> Work request:
For each line below that holds the word "roll", make a copy.

> Data for this task:

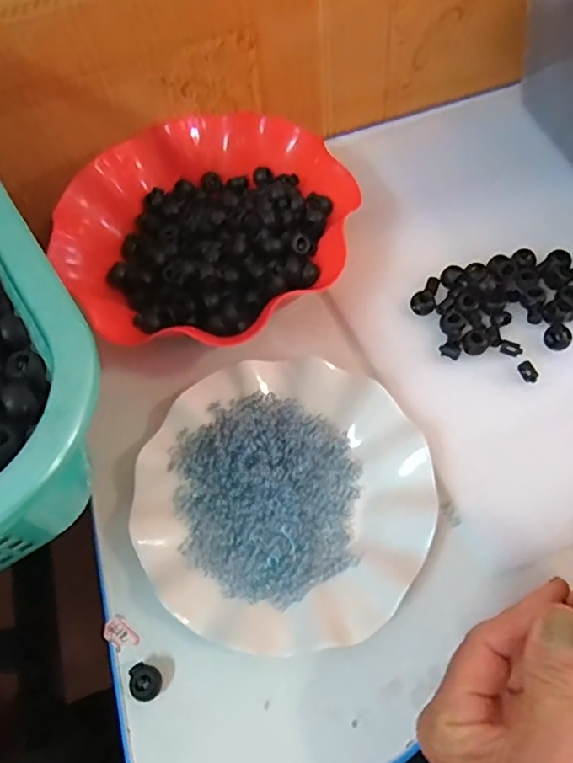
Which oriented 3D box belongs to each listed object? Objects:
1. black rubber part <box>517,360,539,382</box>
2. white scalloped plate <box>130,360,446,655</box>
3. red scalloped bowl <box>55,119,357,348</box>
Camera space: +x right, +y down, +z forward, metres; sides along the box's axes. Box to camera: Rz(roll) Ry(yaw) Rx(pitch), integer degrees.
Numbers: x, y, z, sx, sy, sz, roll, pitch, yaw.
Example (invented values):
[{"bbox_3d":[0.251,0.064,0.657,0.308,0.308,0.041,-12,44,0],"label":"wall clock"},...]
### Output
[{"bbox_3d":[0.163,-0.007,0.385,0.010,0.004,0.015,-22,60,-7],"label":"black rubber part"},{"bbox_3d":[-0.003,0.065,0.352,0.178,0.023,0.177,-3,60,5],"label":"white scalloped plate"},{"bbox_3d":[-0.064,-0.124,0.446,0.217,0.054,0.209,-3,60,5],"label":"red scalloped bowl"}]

---

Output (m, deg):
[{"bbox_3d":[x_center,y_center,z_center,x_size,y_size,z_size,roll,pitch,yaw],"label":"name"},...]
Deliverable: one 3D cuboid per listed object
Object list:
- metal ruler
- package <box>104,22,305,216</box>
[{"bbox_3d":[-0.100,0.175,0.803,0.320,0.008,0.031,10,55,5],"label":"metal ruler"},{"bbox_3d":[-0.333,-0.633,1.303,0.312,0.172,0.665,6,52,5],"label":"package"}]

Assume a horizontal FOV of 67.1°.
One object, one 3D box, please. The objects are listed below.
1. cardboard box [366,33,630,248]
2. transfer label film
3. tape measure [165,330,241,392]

> Result for this task:
Camera space: +x right, +y down, +z forward, metres; sides along the box's axes. Box to camera: Rz(roll) Ry(yaw) Rx(pitch), integer degrees.
Numbers: x, y, z, sx, sy, sz, roll, pitch, yaw.
[{"bbox_3d":[x_center,y_center,z_center,x_size,y_size,z_size,roll,pitch,yaw],"label":"name"},...]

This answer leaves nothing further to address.